Farro Salad With Summer Corn & Mini Kumato®
4Farro Salad With Summer Corn & Mini Kumato®Serves 4
1515 Mins 15 Mins 30 Mins
- 1 cup farro
- 3 oz. jamon Serrano, torn into bite-size pieces
- 4 Tbsp. extra-virgin olive oil, divided
- 1 shallot, finely chopped
- 1 lemon
- 2-½ cups water
- 1 Tbsp. kosher salt (plus more for seasoning)
- 1 cup arugula
- 1/4 cup chopped chives
- ½ cup grated parmesan cheese, plus more for serving
- 1 avocado, sliced
- 1 ear of corn, grilled and kernels removed from the cobb
- 1 cup Mini Kumato®
- 2 tsp. freshly cracked black pepper
- Using a vegetable peeler, peel two long strips of rind from the lemon. Reserve peels and remaining lemon.
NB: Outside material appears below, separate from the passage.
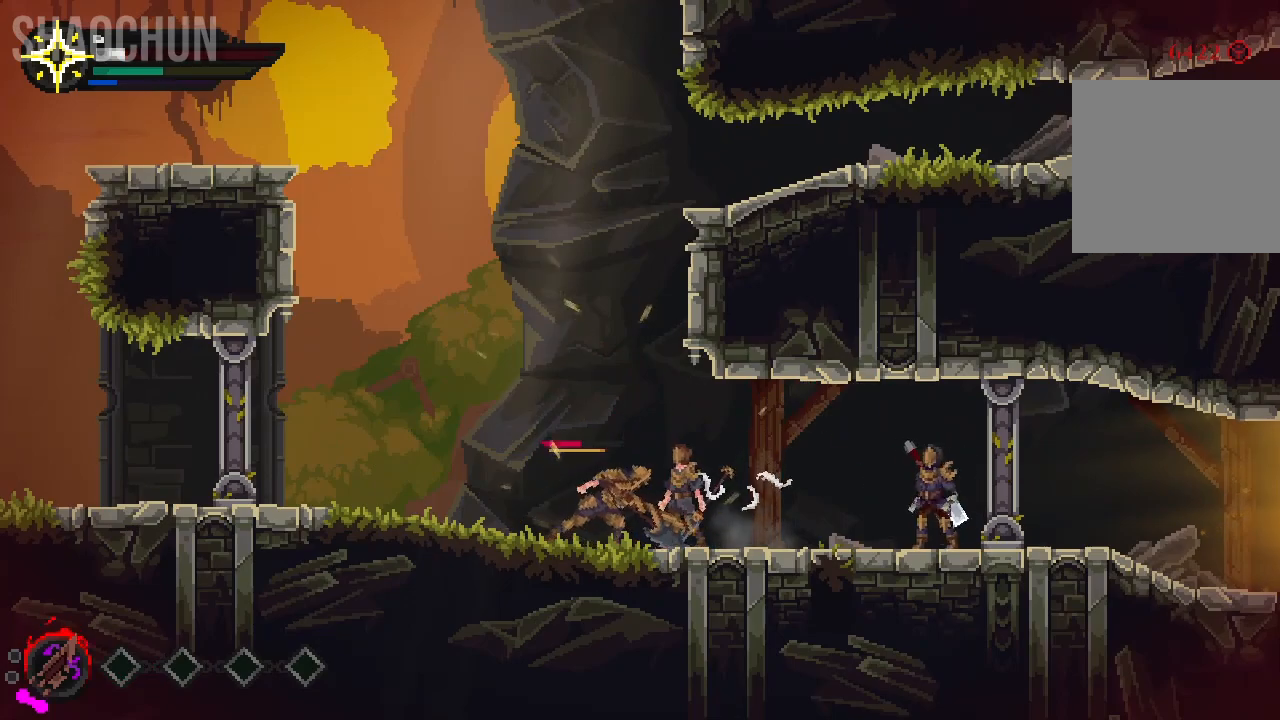
{"dt_ms": 500, "buttons": [], "left_stick": "center", "right_stick": "center", "events": [[100, "L1", "up"], [400, "left_stick", "center"]]}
- Preheat a large saucepan over medium-low heat. Add 2 Tbsp. extra-virgin olive oil and the shallot and cook, stirring occasionally, until the shallot is translucent but has not browned. Next, add 2-½ cups of water, 1 Tbsp. kosher salt and the two pieces of lemon peels. Bring to a simmer over medium-high heat. Add the farro and gently simmer until al dente, about 10 to 15 minutes; drain well and add to a large bowl. While the farro is still warm, add in 2 Tbsp. extra-virgin olive oil, grated parmesan cheese, and black pepper. Zest and juice the remaining lemon and add them to the farro. Season with kosher salt and black pepper to taste.
- Add the arugula and chives to the farro, toss to combine, then transfer to a serving platter. Top with the charred corn, jamon Serrano, mini kumatos, and avocado. Sprinkle with additional grated parmesan cheese and serve.